The dirty dozen: 12 chemical ingredients to avoid in cosmetics and other personal-care products, according to the National Geographic Green Guide.
– Antibacterials: Overuse might be contributing to increasingly resistant bacteria and they contaminate the environment. Triclosan is the agent used in many soaps.
– Coal Tar: Possible carcinogen in dandruff shampoos and anti-itch creams. Dyes with a coal tar base are used in toothpaste (FD&C Blue 1) and mouthwash (FD&C Green 3).
– DEA: Stands for diethanolamine and is used in shampoos to increase lather. Can affect hormones and cell functioning and development.
– 1,4-Dioxane: May show up as a contaminant in personal care items, including shampoo and body wash; in products that contain sodium laureth sulfate; and ingredients expressed as “PEG,”
“-xynol,” “ceteareth” and “oleth.”
– Formaldehyde: Found in such products as baby bath soap, nail polish and hair dyes as a contaminant or break-down product of diazolidinyl urea, imidazolidinyl urea, bronopol and quaternium compounds. Formaldehyde is a probable human carcinogen and can have other toxic effects.
– Fragrance and Phthalates: The term “fragrance” can be hiding suspect substances called phthalates, which may affect hormones and cause reproductive and developmental harm.

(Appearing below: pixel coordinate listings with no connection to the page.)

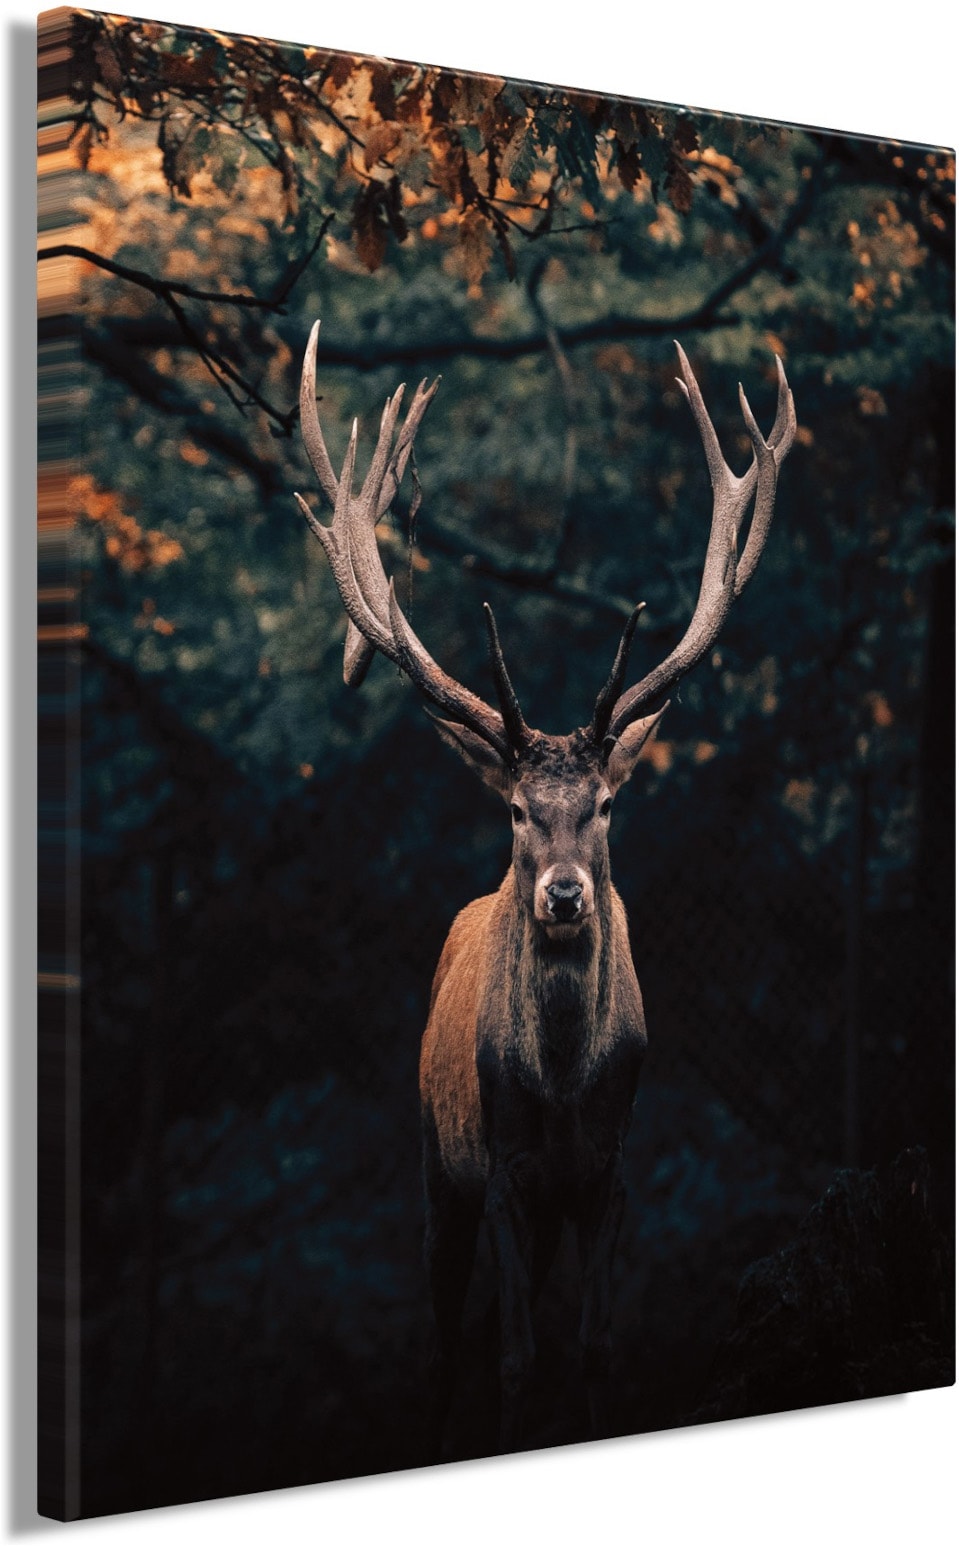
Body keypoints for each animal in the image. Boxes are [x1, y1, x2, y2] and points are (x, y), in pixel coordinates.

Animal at [293, 320, 795, 1453]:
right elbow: (517, 1364)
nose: (563, 895)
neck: (563, 1086)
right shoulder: (505, 1170)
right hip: (434, 1161)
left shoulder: (609, 1172)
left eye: (603, 804)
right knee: (448, 1340)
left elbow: (594, 1349)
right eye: (519, 811)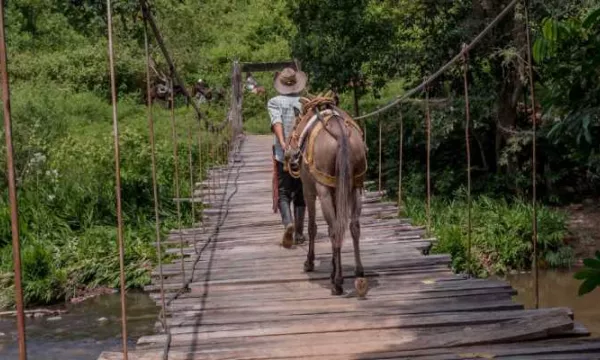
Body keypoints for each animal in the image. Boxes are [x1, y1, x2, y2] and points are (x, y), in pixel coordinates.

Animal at [284, 94, 368, 296]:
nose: (290, 154)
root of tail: (341, 134)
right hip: (354, 186)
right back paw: (358, 271)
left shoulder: (309, 189)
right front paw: (333, 266)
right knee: (352, 226)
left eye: (294, 126)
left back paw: (337, 282)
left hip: (322, 190)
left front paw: (310, 262)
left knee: (335, 229)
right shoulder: (338, 188)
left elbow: (312, 227)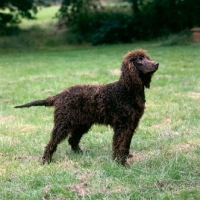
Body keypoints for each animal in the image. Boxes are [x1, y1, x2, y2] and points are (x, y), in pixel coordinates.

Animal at [14, 49, 159, 165]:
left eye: (147, 58)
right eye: (140, 60)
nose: (157, 63)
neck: (127, 90)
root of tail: (59, 95)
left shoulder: (131, 123)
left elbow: (126, 143)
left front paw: (126, 157)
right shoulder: (122, 125)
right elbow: (120, 144)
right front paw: (120, 162)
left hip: (82, 123)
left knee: (72, 139)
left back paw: (79, 152)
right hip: (63, 123)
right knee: (53, 142)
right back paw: (46, 160)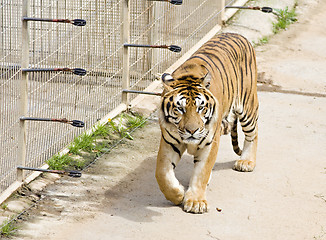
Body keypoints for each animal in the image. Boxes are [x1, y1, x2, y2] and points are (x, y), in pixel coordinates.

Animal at [154, 32, 258, 214]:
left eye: (200, 107)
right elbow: (162, 172)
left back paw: (246, 162)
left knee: (253, 134)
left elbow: (201, 172)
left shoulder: (210, 143)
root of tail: (237, 34)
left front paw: (195, 202)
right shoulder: (169, 142)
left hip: (247, 106)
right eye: (180, 108)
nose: (192, 131)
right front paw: (177, 194)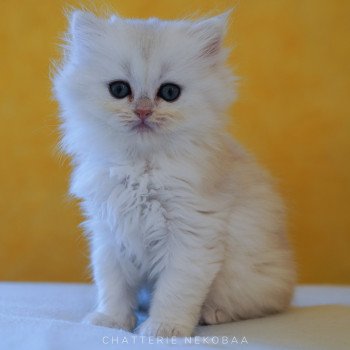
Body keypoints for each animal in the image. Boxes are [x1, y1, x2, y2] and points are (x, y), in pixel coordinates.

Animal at [54, 8, 296, 336]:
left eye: (169, 93)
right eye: (119, 90)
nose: (143, 111)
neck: (142, 168)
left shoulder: (191, 234)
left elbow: (175, 291)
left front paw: (163, 328)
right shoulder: (109, 233)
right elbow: (113, 286)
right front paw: (111, 321)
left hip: (251, 278)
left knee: (259, 304)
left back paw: (212, 314)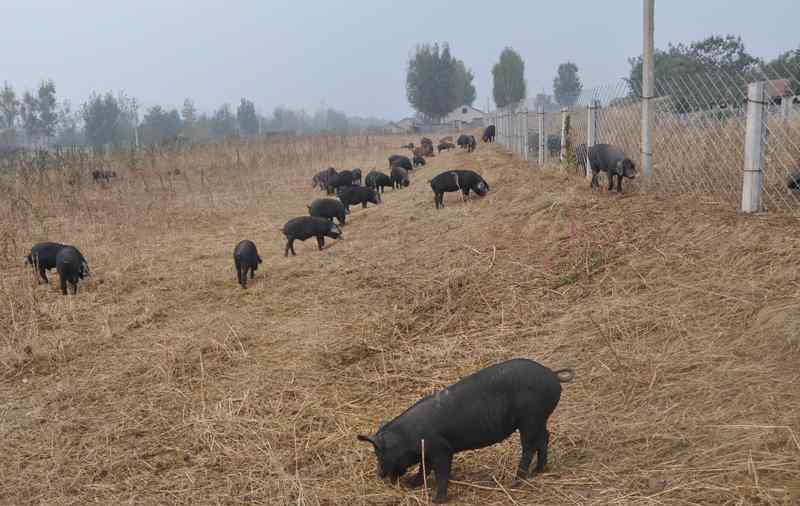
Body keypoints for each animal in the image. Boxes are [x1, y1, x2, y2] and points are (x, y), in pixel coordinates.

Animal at [358, 358, 576, 504]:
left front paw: (437, 500)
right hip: (539, 419)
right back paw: (539, 471)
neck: (407, 437)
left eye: (379, 453)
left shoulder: (441, 450)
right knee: (544, 438)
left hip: (530, 419)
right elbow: (423, 469)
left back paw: (516, 481)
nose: (378, 474)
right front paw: (412, 484)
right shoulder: (427, 453)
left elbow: (441, 473)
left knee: (529, 447)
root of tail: (552, 374)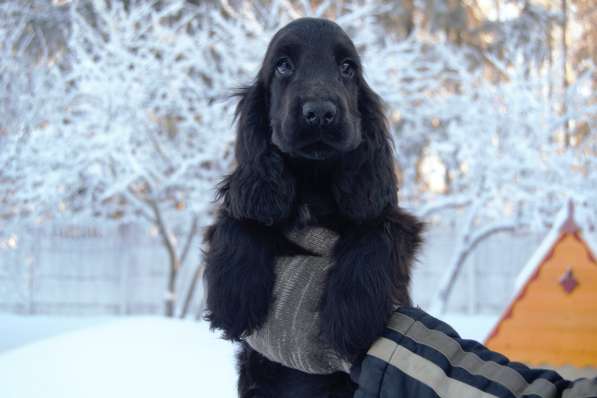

– Lead and Mercury: Lead can show up in products that have hydrated silica, such as in toothpaste. Mercury, found in the preservative thimerosal, is in some mascaras.
– Nanoparticles: Tiny particles of such things as zinc oxide and titanium oxide in cosmetics and sunscreens could cause cell damage, but they’re tough to track. Some manufacturers now advertise products that are free of nanoparticle-size ingredients.
– Parabens: Common preservatives in toiletries, parabens grew controversial due to their weak estrogenic effects in some animals studies. Check for methyl-, ethyl-, propyl-, butyl- and isobutylparaben.
– Petroleum Distillates: Check for the terms “petroleum” and “liquid paraffin” in such products as mascara and foot-odor powder. The European Union restricts or prohibits petroleum distillates as possible human carcinogens.
– PPD: P-Phenylenediamine can be found in hair dyes and may cause irritation and damage to the nervous system and lungs.
– Hydroquinone: Can be found in skin creams and under-eye treatments. Limited evidence links it to cancer in laboratory animals.